Sold on ebay uk in early 2017. JMI serial numberr 5098. Good overall condition and complete with its cover (identical to the one pictured below).

JMI serial no. 5148

Currently in the Netherlands. Thanks to Neelson for the pictures. The footswitch (and added pots) enable chosen speeds to be switched in and out.

JMI serial no. 5155

A JMI unit, serial number 5155. Perhaps the original footswitch - as for the solid state bass amps - but corroboration needed.

Serial number unknown

Quick snaps of a loose Gyrotone Mk 1 cover, no gyrotone to go with it at the moment. It is 18" tall and measures (round the hem) 21" x 25 1/2". There are openings for handles low down on both sides.

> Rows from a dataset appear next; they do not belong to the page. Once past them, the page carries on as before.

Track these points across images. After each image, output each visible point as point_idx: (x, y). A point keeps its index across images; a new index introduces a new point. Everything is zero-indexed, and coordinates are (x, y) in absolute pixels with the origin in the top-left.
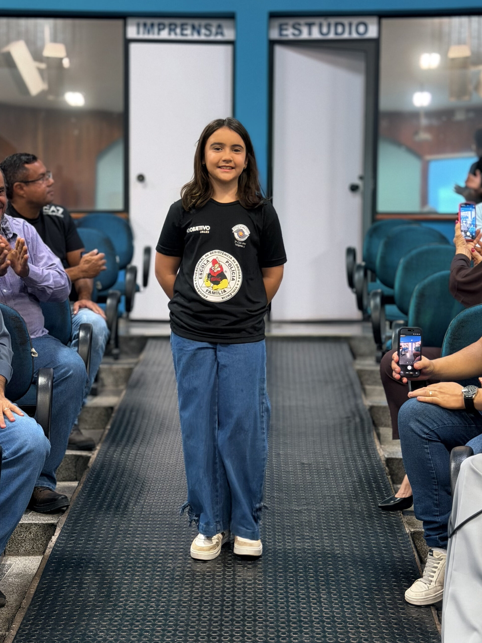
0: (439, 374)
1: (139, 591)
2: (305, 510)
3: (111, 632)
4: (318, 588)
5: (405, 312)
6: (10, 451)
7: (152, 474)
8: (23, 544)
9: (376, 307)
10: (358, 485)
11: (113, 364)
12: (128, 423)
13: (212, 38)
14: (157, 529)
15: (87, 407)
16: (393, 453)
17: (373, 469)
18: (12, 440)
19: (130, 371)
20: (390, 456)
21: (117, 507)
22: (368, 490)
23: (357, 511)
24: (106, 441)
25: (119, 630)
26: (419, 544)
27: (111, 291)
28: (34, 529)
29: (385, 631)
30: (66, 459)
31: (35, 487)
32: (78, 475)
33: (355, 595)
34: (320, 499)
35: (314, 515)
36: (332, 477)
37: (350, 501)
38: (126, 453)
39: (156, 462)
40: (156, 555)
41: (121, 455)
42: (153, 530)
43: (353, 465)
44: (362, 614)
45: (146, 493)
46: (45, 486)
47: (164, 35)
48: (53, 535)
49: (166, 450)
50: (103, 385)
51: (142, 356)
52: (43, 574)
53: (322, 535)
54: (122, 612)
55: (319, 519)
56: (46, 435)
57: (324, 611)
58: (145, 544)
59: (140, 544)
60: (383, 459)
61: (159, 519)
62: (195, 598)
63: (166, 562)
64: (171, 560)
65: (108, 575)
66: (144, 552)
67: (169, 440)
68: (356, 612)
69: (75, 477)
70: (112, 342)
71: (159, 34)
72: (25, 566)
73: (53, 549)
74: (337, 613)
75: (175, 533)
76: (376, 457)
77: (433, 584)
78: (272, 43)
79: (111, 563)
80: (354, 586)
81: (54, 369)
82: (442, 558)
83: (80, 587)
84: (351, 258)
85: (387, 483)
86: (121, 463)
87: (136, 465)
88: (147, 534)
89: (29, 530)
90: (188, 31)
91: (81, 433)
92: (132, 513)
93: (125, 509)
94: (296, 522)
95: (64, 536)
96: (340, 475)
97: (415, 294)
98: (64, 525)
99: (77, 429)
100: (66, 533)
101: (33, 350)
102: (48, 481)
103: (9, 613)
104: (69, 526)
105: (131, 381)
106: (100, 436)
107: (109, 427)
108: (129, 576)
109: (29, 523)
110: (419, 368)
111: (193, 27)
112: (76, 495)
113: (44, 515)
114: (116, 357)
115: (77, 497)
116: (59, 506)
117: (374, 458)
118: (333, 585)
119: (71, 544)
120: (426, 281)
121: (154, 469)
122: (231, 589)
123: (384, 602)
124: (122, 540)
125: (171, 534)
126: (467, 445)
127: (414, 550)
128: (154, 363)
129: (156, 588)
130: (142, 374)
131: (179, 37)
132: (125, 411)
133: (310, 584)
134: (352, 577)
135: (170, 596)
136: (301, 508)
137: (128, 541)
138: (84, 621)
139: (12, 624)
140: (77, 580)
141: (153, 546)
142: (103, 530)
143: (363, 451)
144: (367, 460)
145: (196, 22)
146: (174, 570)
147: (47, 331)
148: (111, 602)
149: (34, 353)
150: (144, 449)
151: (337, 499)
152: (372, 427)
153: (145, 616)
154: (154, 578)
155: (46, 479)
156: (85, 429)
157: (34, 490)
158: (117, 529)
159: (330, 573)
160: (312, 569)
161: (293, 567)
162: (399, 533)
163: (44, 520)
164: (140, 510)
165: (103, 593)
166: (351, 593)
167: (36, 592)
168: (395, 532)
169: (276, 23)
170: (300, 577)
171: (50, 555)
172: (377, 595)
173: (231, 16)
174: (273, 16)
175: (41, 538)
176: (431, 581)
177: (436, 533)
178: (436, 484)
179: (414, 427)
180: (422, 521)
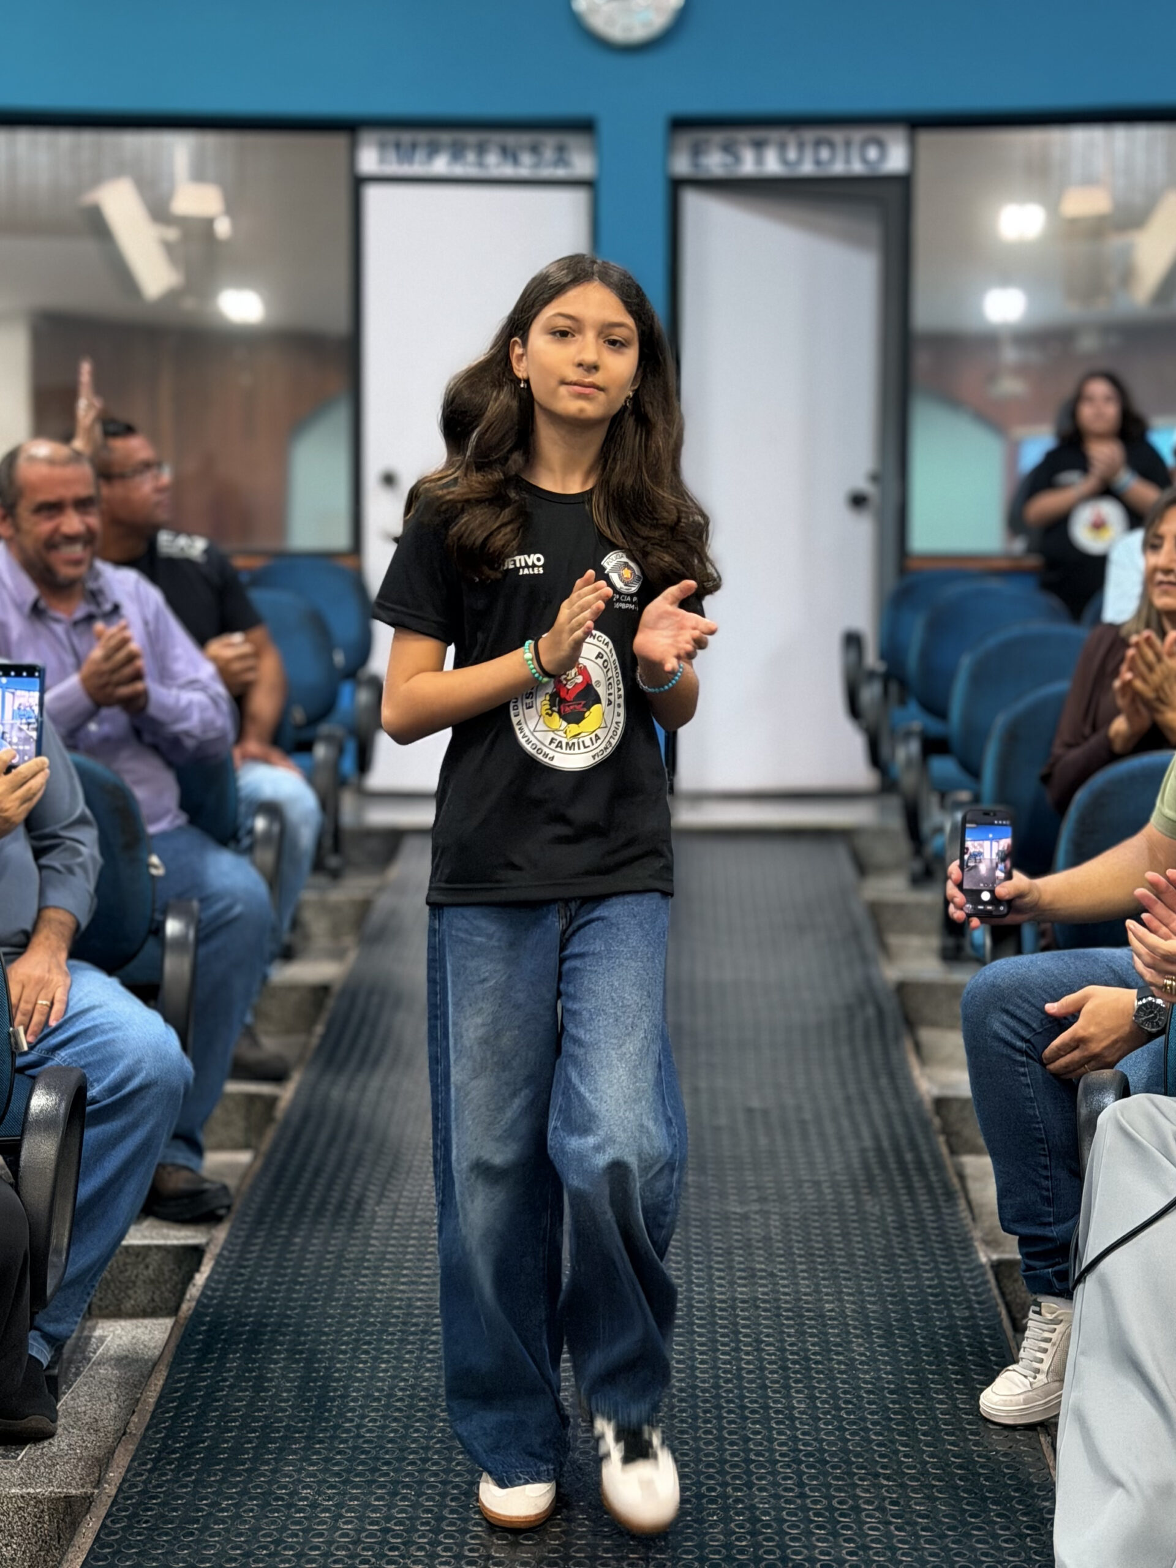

The transition from early split front to full cloth probably took place in the second half of 1969. At least 122 made (going by the example below) and very probably a good many more. In common with Vox PA amplifiers, these units were not much prized in the 1980s and 1990s. For more info on the Gyrotone II, .

JMI serial number 5122

Excellent condition. Currently in Spain (30th June 2018: on Reverb). The original speakers - Celestion ceramics sprayed silver (poly grey) - are still in place.

Serial number unknown

Only a single picure. Likely to be JMI - note the gold string. Used, in the pic, as a base for a television.

A later flat-fronted Gyrotone II - the cab not unlike Foundation Bass cabs, with an overhanging lip. Silver string.

VSL serial no. 5056

Termed a Riviera Gyrotone (ie. to accompany the Vox Riviera organ). The serial number sequence was presumably reset by "Vox Sound Limited" at 5000. So this in effect is the 56th VSL unit. The speakers were taken over from "Vox Sound Equipment Limited", the old company.


Below some examples of the JEI version of the Gyrotone II, produced from late 1969 to c. 1974. The price of a PO.1 was £157 against the £155 of the Gyrotone II.

The Jennings version of the Gyrotone II.

Another example of the Jennings version but with a Vox badge.

A further example of a Jennings Gyrotone (re-grilled with Vox cloth).


Early units were split front. Later ones had a single run of cloth. The change, as with Gyrotone IIs, came seems to have come in 1969, doubtless to simplify production. For more info on the Gyrotone III, .

A VSEL brochure circulated in Italy in 1968. The Gyrotones, certainly as depicted, are split front.

Above, a split-front Gyrotone III (from c. 1968) that came up for sale in 2017. Original drivers still in place.

VSL serial no. 069

Vox Sound Limited, serial number 068. Probably mid or late 1970. Note the silver string around the unit.

VSL serial no. 069

Sold on in early 2017. A nice Gyrotone III, "Vox Sound Limited", serial number 069. Note that the speaker - a single 18" Celestion driver - has a "Vox Sound Equipment Limited" sticker. The unit was probably sold in late 1970.

Pictures originally posted . Possibly no. 068 above. A two speaker unit (2 x 12") also "Vox Sound Equipment Limited" labels.

A single pic of a cabinet sold on ebay some time ago.

GYROTONE 100 - G100 (VSL)

Described in the Vox pricelist of August 1970 (see the top of this page) as a "Vox Gyrotone Type III (Dual Speed) with Built-in 100W Amplifier". The amplifier is a (without reverb).

VSL serial no. 1010



Listed in the pricelist of April 1967, but evidently soon discontinued. It may have been that sales were poor. The cabinet, pictured below, must have been exceedingly costly to produce:

A detail from a picture of the Vox stand at the Associated Musical Instrument Industries (A.M.I.I.) Trade Fair, at the Russell Hotel, August 1967. At left, the Gyrotone IV cabinet and its accompanying amplifier on top. As mentioned at the top of this page, the amplfier was later put into production by Jennings Electronic Industries in late 1968.